EXERCISE DESCRIPTION
Using the material below, repeat exactly the lines from the one with "## How to use it?" through the one with "This is a set", ends included, without any images.

EXTRACTED INFORMATION
::::::::
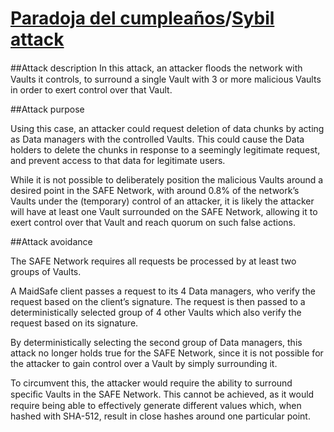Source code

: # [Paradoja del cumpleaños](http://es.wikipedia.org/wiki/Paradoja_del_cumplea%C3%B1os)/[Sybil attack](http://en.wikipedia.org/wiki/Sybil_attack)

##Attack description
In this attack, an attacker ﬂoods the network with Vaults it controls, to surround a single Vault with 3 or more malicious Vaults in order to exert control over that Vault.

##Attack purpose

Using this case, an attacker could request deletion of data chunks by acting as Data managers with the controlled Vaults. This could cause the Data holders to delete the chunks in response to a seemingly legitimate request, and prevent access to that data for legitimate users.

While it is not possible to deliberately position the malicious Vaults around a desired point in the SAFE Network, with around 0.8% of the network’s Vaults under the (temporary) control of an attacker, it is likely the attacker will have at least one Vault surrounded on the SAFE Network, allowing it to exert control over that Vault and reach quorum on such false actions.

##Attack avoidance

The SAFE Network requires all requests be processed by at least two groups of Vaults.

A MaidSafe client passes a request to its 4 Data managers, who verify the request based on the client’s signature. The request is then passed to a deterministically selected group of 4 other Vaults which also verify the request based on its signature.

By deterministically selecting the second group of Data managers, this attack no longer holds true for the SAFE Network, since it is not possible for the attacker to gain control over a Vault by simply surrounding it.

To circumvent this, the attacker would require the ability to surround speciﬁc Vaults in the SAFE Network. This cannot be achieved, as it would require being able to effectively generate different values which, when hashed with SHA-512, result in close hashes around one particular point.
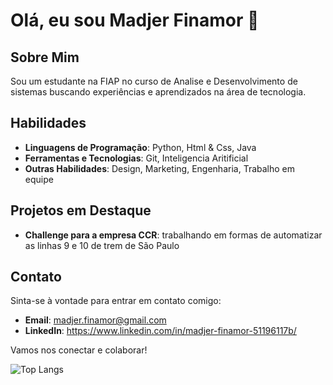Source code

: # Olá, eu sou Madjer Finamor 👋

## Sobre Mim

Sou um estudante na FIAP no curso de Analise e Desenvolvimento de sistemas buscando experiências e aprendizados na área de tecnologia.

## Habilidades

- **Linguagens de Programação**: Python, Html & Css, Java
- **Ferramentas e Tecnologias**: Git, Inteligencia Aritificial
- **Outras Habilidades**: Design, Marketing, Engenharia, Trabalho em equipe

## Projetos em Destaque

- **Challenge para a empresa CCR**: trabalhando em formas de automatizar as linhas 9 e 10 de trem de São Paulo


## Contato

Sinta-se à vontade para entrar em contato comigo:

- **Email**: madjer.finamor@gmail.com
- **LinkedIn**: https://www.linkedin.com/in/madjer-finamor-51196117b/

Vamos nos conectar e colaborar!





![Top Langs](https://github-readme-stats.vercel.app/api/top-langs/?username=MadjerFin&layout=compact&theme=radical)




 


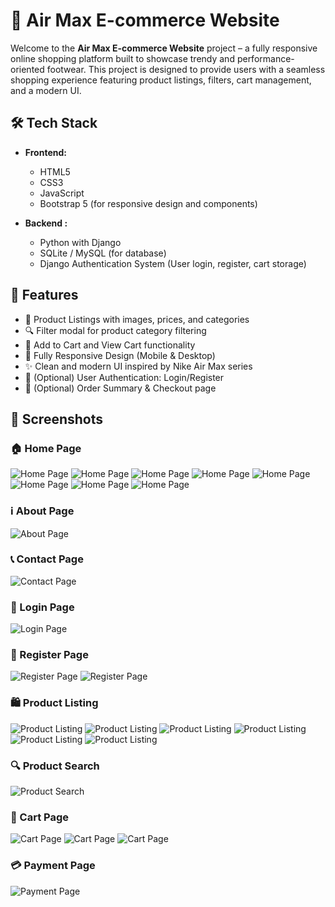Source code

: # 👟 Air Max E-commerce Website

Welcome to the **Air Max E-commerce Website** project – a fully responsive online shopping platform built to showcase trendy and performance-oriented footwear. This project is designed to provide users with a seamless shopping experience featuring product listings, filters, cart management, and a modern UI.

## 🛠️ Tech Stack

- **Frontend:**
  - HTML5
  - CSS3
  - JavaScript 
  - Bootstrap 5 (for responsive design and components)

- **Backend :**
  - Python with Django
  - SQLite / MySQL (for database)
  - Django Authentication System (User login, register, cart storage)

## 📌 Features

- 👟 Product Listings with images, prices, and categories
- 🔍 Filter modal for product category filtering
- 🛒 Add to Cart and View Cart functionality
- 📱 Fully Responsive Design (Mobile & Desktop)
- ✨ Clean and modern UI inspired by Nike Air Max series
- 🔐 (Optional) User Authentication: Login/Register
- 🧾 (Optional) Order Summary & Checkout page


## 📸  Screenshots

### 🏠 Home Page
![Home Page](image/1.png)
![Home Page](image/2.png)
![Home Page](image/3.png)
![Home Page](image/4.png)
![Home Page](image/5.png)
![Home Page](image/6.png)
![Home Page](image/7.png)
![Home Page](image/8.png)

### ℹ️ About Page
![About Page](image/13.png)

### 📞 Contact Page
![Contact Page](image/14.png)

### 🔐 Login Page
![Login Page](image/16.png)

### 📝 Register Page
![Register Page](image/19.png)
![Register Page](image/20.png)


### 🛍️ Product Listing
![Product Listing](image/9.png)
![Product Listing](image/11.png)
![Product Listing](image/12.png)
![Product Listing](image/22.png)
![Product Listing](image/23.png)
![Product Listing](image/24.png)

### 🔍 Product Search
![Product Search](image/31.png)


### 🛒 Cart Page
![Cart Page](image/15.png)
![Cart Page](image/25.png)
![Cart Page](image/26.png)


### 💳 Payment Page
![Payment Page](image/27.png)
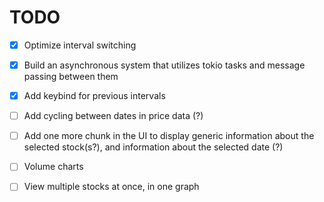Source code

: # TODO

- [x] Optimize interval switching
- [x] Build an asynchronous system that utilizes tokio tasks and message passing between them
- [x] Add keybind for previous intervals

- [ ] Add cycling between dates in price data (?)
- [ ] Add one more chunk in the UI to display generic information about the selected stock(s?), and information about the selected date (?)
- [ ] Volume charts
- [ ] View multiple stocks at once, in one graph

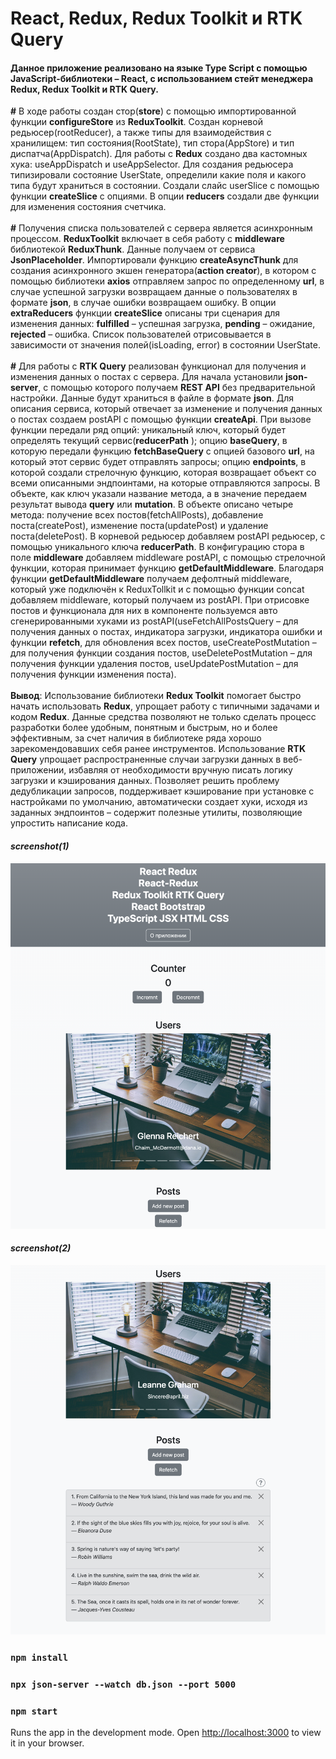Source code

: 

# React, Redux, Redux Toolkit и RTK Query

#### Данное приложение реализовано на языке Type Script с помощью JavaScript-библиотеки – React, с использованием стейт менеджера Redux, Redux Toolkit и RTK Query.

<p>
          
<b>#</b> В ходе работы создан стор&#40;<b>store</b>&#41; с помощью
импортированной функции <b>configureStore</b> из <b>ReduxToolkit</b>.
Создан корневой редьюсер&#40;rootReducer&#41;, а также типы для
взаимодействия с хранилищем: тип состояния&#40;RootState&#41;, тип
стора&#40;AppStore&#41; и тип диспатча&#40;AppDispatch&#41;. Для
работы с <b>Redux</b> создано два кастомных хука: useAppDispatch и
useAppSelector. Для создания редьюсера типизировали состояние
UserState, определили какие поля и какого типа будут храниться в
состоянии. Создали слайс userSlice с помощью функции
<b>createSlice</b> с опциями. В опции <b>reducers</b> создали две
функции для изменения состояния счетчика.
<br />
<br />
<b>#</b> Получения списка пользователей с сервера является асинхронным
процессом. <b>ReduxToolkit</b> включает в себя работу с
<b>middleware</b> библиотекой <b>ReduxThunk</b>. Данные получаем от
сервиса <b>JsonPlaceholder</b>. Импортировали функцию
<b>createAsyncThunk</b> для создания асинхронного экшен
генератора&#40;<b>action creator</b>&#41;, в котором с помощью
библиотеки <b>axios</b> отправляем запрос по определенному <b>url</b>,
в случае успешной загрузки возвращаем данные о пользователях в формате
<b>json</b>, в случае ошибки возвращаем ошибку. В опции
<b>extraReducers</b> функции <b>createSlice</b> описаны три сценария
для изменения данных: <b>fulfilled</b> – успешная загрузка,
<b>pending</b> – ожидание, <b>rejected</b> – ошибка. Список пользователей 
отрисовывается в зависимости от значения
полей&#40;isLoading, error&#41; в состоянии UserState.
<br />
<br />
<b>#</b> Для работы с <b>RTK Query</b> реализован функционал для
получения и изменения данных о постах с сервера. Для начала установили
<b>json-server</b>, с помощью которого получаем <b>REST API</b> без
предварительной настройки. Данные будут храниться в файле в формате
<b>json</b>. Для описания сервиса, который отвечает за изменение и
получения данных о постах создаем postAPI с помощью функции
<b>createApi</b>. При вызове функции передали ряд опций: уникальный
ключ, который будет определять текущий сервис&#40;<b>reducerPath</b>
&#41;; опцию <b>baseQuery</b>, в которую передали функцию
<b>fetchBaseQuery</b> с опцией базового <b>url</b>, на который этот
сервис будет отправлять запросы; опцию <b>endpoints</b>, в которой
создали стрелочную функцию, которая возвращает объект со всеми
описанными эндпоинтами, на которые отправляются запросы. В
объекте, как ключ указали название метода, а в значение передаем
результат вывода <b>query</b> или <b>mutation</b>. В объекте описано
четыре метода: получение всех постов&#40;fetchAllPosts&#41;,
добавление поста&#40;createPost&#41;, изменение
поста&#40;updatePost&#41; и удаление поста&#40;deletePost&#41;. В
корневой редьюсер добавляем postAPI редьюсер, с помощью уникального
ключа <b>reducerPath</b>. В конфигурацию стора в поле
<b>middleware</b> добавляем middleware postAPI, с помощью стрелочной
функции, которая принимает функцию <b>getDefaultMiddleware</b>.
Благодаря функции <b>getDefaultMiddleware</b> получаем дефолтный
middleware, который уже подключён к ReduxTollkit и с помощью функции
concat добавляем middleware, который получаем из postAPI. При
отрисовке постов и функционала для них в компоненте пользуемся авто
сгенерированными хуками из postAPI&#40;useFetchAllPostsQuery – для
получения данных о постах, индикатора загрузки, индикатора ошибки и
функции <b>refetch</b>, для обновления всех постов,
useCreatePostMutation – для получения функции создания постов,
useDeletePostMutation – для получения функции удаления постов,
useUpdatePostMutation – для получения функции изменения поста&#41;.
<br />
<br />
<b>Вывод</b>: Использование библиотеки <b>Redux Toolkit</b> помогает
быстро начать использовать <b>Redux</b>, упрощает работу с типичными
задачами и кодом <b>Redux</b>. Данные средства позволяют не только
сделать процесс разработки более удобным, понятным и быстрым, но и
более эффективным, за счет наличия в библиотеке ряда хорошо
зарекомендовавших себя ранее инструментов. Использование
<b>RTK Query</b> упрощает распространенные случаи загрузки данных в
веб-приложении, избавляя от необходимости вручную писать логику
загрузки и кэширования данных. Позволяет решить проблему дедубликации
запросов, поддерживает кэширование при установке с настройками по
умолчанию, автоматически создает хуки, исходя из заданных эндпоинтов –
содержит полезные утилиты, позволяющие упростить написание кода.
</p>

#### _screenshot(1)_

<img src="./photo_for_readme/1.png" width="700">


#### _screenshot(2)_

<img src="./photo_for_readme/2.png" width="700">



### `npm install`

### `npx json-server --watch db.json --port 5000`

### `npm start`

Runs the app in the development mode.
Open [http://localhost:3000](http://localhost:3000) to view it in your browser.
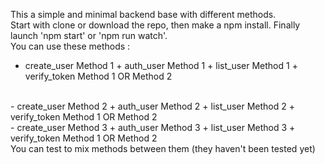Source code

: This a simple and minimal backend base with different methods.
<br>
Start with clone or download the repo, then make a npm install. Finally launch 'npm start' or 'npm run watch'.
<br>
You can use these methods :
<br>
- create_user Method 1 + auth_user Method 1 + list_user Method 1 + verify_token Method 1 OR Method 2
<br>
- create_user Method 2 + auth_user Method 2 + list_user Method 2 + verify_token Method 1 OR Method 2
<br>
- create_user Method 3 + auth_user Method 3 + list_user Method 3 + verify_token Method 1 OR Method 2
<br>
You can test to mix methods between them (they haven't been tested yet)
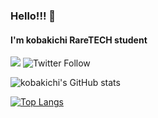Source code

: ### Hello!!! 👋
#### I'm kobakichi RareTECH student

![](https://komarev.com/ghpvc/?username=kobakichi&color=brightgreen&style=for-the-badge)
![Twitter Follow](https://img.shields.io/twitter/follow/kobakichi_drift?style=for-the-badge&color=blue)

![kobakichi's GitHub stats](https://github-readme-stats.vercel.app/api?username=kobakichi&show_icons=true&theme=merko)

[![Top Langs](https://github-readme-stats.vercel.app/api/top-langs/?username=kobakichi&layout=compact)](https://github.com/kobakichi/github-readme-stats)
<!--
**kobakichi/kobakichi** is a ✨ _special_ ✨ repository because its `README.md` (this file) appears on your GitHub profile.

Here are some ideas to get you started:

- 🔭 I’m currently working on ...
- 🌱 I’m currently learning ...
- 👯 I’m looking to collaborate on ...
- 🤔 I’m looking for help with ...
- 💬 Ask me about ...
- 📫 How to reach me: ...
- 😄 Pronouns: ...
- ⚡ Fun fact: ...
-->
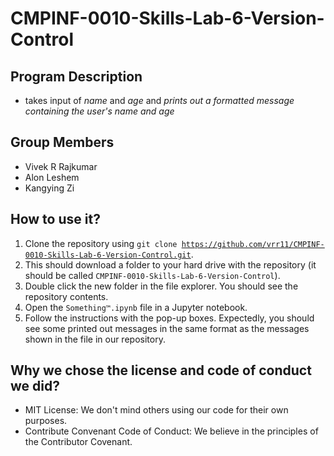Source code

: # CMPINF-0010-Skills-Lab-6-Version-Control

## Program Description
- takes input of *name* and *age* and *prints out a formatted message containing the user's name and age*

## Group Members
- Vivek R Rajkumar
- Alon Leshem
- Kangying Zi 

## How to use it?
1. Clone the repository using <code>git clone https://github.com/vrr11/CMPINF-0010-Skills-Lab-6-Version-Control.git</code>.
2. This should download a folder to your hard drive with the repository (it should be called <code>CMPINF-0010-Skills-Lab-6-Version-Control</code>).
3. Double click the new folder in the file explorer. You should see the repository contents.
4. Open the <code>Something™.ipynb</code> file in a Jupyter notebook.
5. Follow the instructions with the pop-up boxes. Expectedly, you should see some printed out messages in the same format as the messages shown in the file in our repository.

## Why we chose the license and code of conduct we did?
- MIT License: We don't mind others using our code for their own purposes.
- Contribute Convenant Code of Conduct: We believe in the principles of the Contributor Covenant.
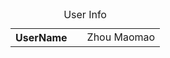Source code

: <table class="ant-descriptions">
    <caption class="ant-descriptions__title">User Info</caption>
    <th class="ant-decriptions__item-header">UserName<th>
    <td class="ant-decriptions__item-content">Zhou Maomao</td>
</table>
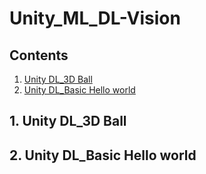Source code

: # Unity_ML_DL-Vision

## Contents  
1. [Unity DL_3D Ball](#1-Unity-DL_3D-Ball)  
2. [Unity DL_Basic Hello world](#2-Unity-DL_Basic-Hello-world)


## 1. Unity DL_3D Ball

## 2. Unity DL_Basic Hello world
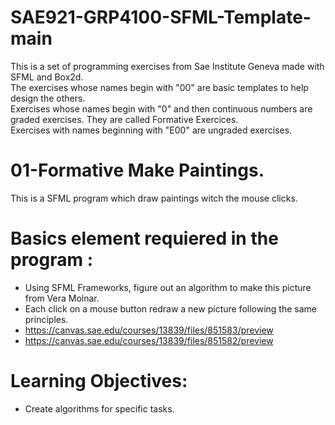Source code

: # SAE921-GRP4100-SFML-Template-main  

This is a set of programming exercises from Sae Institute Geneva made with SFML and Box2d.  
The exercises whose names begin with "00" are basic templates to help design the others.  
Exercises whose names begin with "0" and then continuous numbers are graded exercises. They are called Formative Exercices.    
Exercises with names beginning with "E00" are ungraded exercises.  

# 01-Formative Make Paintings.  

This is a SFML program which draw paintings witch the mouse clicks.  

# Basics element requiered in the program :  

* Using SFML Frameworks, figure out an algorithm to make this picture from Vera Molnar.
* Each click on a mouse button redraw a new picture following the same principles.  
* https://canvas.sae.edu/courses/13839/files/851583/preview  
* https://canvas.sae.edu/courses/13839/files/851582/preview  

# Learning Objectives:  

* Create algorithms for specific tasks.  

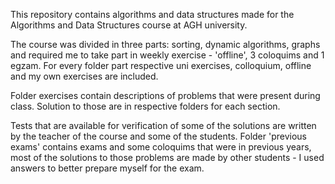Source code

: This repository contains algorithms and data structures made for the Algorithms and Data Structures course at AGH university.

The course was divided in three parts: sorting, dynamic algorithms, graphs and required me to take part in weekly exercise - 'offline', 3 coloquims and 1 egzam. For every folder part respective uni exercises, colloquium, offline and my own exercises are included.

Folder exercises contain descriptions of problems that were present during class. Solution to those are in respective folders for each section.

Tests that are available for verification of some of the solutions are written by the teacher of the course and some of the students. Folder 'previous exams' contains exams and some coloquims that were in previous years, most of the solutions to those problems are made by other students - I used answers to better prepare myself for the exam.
::::::::
EXPECTED ANSWER
## How to use it?
1. Clone the repository using <code>git clone https://github.com/vrr11/CMPINF-0010-Skills-Lab-6-Version-Control.git</code>.
2. This should download a folder to your hard drive with the repository (it should be called <code>CMPINF-0010-Skills-Lab-6-Version-Control</code>).
3. Double click the new folder in the file explorer. You should see the repository contents.
4. Open the <code>Something™.ipynb</code> file in a Jupyter notebook.
5. Follow the instructions with the pop-up boxes. Expectedly, you should see some printed out messages in the same format as the messages shown in the file in our repository.

## Why we chose the license and code of conduct we did?
- MIT License: We don't mind others using our code for their own purposes.
- Contribute Convenant Code of Conduct: We believe in the principles of the Contributor Covenant.
Source code

: <table class="ant-descriptions">
    <caption class="ant-descriptions__title">User Info</caption>
    <th class="ant-decriptions__item-header">UserName<th>
    <td class="ant-decriptions__item-content">Zhou Maomao</td>
</table>
Source code

: # Unity_ML_DL-Vision

## Contents  
1. [Unity DL_3D Ball](#1-Unity-DL_3D-Ball)  
2. [Unity DL_Basic Hello world](#2-Unity-DL_Basic-Hello-world)


## 1. Unity DL_3D Ball

## 2. Unity DL_Basic Hello world
Source code

: # SAE921-GRP4100-SFML-Template-main  

This is a set of programming exercises from Sae Institute Geneva made with SFML and Box2d.  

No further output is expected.